(Bloomberg) -- Blank-check sponsors that jumped on the bandwagon to cash in on the SPAC boom may be stuck with a roughly $4 billion bill as they close up shop and return money to investors. That’s on top of the estimated $352 million they’ve already lost this year.

The SPAC craze was a goldmine for sponsors like “SPAC King” Chamath Palihapitiya and Howard Lutnick. They were early to the game and benefited from a bull market that bolstered the industry with investors eager to pay large premiums for a pile of cash. Now that the bubble has burst, sponsors who “piled in during the boom in 2021” could lose billions, according to Jay Ritter, professor of finance at the University of Florida.

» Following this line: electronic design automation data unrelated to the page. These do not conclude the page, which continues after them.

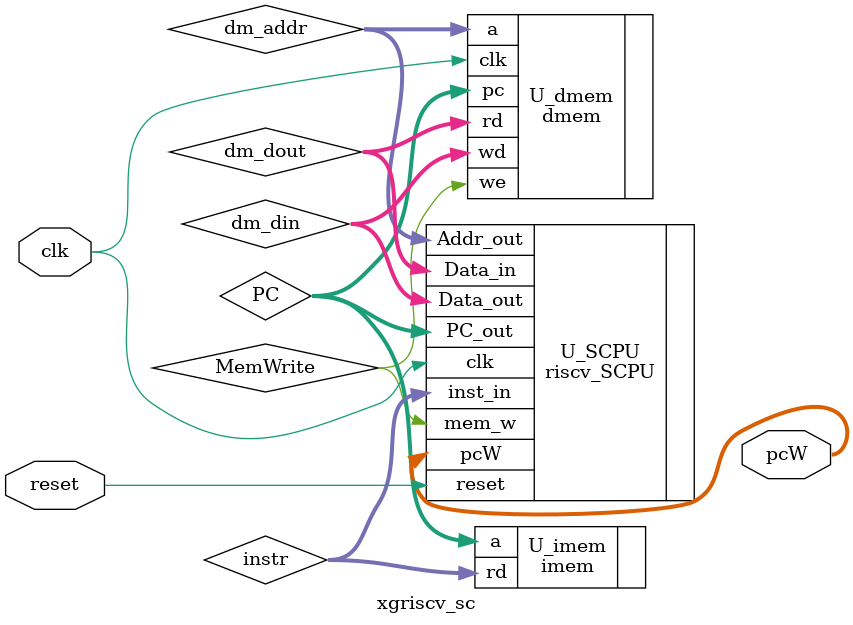
<source format=v>
module xgriscv_sc(clk, reset, pcW);
  input             clk, reset;
  output [31:0]     pcW;
   
  wire [31:0]    instr;
  wire [31:0]    PC;
  wire           MemWrite;
  wire [31:0]    dm_addr, dm_din, dm_dout;

  //wire rstn;
  //assign rstn = ~reset;

  riscv_SCPU U_SCPU(
    .clk(clk),                 // input:  cpu clock
    .reset(reset),                 // input:  reset
    .inst_in(instr),             // input:  instruction
    .Data_in(dm_dout),        // input:  data to cpu  
    .mem_w(MemWrite),       // output: memory write signal
    .PC_out(PC),                   // output: PC
    .Addr_out(dm_addr),          // output: address from cpu to memory
    .Data_out(dm_din),        // output: data from cpu to memory
    .pcW(pcW)
  );

  imem U_imem(
  .rd(instr),
  .a(PC)
  );

  dmem U_dmem(
    .clk(clk), 
    .we(MemWrite), 
    .a(dm_addr), 
    .wd(dm_din), 
    .rd(dm_dout), 
    .pc(PC)
    );
  
endmodule

</source>
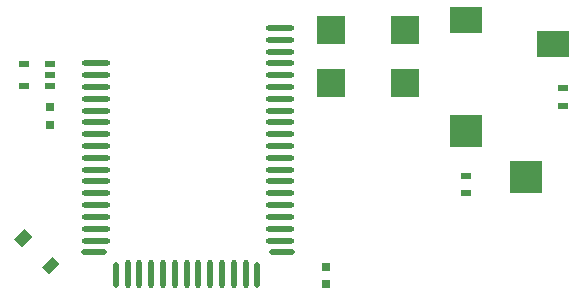
<source format=gtp>
G04 #@! TF.FileFunction,Paste,Top*
%FSLAX46Y46*%
G04 Gerber Fmt 4.6, Leading zero omitted, Abs format (unit mm)*
G04 Created by KiCad (PCBNEW 4.0.2-4+6225~38~ubuntu15.04.1-stable) date Fri 29 Apr 2016 12:43:49 PM PDT*
%MOMM*%
G01*
G04 APERTURE LIST*
%ADD10C,0.100000*%
%ADD11R,0.750000X0.800000*%
%ADD12R,2.370000X2.430000*%
%ADD13R,2.800000X2.200000*%
%ADD14R,2.800000X2.800000*%
%ADD15R,0.900000X0.500000*%
%ADD16O,2.150000X0.500000*%
%ADD17O,2.400000X0.500000*%
%ADD18O,0.500000X2.150000*%
%ADD19O,0.500000X2.400000*%
%ADD20R,0.960000X0.550000*%
G04 APERTURE END LIST*
D10*
D11*
X129100000Y-74750000D03*
X129100000Y-76250000D03*
X152500000Y-89750000D03*
X152500000Y-88250000D03*
D12*
X159120000Y-68250000D03*
X152880000Y-68250000D03*
X159120000Y-72750000D03*
X152880000Y-72750000D03*
D10*
G36*
X129909189Y-88046518D02*
X129046518Y-88909189D01*
X128403051Y-88265722D01*
X129265722Y-87403051D01*
X129909189Y-88046518D01*
X129909189Y-88046518D01*
G37*
G36*
X127596949Y-85734278D02*
X126734278Y-86596949D01*
X126090811Y-85953482D01*
X126953482Y-85090811D01*
X127596949Y-85734278D01*
X127596949Y-85734278D01*
G37*
D13*
X164300000Y-67400000D03*
D14*
X164300000Y-76800000D03*
D13*
X171700000Y-69400000D03*
D14*
X169400000Y-80700000D03*
D15*
X172500000Y-73150000D03*
X172500000Y-74650000D03*
X164300000Y-80550000D03*
X164300000Y-82050000D03*
D16*
X132835000Y-87050000D03*
D17*
X132960000Y-86050000D03*
X132960000Y-85050000D03*
X132960000Y-84050000D03*
X132960000Y-83050000D03*
X132960000Y-82050000D03*
X132960000Y-81050000D03*
X132960000Y-80050000D03*
X132960000Y-79050000D03*
X132960000Y-78050000D03*
X132960000Y-77050000D03*
X132960000Y-76050000D03*
X132960000Y-75050000D03*
X132960000Y-74050000D03*
X132960000Y-73050000D03*
X132960000Y-72050000D03*
X132960000Y-71050000D03*
D16*
X148735000Y-87050000D03*
D17*
X148610000Y-86050000D03*
X148610000Y-85050000D03*
X148610000Y-84050000D03*
X148610000Y-83050000D03*
X148610000Y-82050000D03*
X148610000Y-81050000D03*
X148610000Y-80050000D03*
X148610000Y-79050000D03*
X148610000Y-78050000D03*
X148610000Y-77050000D03*
X148610000Y-76050000D03*
X148610000Y-75050000D03*
X148610000Y-74050000D03*
X148610000Y-73050000D03*
X148610000Y-72050000D03*
X148610000Y-71050000D03*
X148610000Y-70050000D03*
X148610000Y-69050000D03*
X148610000Y-68050000D03*
D18*
X134660000Y-89005000D03*
D19*
X135660000Y-88880000D03*
X136660000Y-88880000D03*
X137660000Y-88880000D03*
X138660000Y-88880000D03*
X139660000Y-88880000D03*
X140660000Y-88880000D03*
X141660000Y-88880000D03*
X142660000Y-88880000D03*
X143660000Y-88880000D03*
X144660000Y-88880000D03*
X145660000Y-88880000D03*
D18*
X146660000Y-89005000D03*
D20*
X129100000Y-73000000D03*
X129100000Y-72050000D03*
X129100000Y-71100000D03*
X126900000Y-71100000D03*
X126900000Y-73000000D03*
M02*

</source>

Sponsors on average could lose about $8 million of at-risk capital -- mostly fees for underwriters and others -- on each liquidation, Ritter says. With 646 active SPACs either hunting for targets or pushing to complete them, and an average of roughly eight deals completed a month this year, he expects more than 80% of SPACs will need to close down. 

That would result in losses of about $4.1 billion across the failed ventures. But that number may be closer to $5 billion given most recent SPACs essentially paid investors extra for buying into the initial public offering, Ritter says.

“A lot of these fairly sophisticated financial professionals were a bit guilty of chasing past returns,” Ritter said by phone. “Six months from now it might be worthwhile for a sponsor to take a SPAC public, but I’ve been scratching my head for the past 18 months over the rush to spend $8 million to get into an incredibly competitive market.”

So far this year, 44 SPACs have closed and returned the billions they raised to investors, compared to just one over the same period in 2021. Dozens more are working to close up shop before the end of the year. 

Alec Gores, one of the most well-respected sponsors, said Thursday that three of his SPACs, which raised a combined $1.3 billion last year, want to shutter soon. While the firm is “committed to the SPAC product in the long-term,” it acknowledged the “current reset in the SPAC market is necessary in light of the activity over the past two years,” Gores said in a statement.

The issues for SPACs include a closed window for traditional IPOs and a battered economy, as well as pressures from US regulators. Before the boom days resulted in more than 800 new SPACs in a two-year period, the market had presented a niche opportunity for companies that wanted to go public without some of the caveats of an IPO. 

That turned upside down when stuck-at-home retail traders flush with cash and Wall Street pros looking to turn a quick profit took them mainstream.

Bubble Gets Burst

“This is bubble activity,” says Enrique Abeyta, of the billions in looming sponsor losses. Abeyta follows SPACs as editor of Empire Financial Research. “The vast majority of these SPACs are going to not do anything,” he said.

The fallout from failed efforts has hit experienced teams, those with little to no SPAC experience and the countless firms that tied their hopes to celebrities and athletes. Both Palihapitiya and Bill Foley have given up one two SPACs recently. Financier Patrick Orlando is clamoring to close the deal between Digital World Acquisition Corp. and Donald Trump’s media venture to avoid a third failed venture.

To be sure, many sponsors in the early days reaped massive benefits from their ventures. For the 284 SPACs that completed deals or closed from 2015 to September 2021, sponsors had an average net payoff of at least $46 million, according to a paper from Ritter and Minmo Gahng and Donghang Zhang. That means their total profits over that stretch were about $13 billion.

“Kind of like real estate investors in 2001-2008,” those who got in early did “very well on average,” while the group that was late to the party lost money, says Ritter.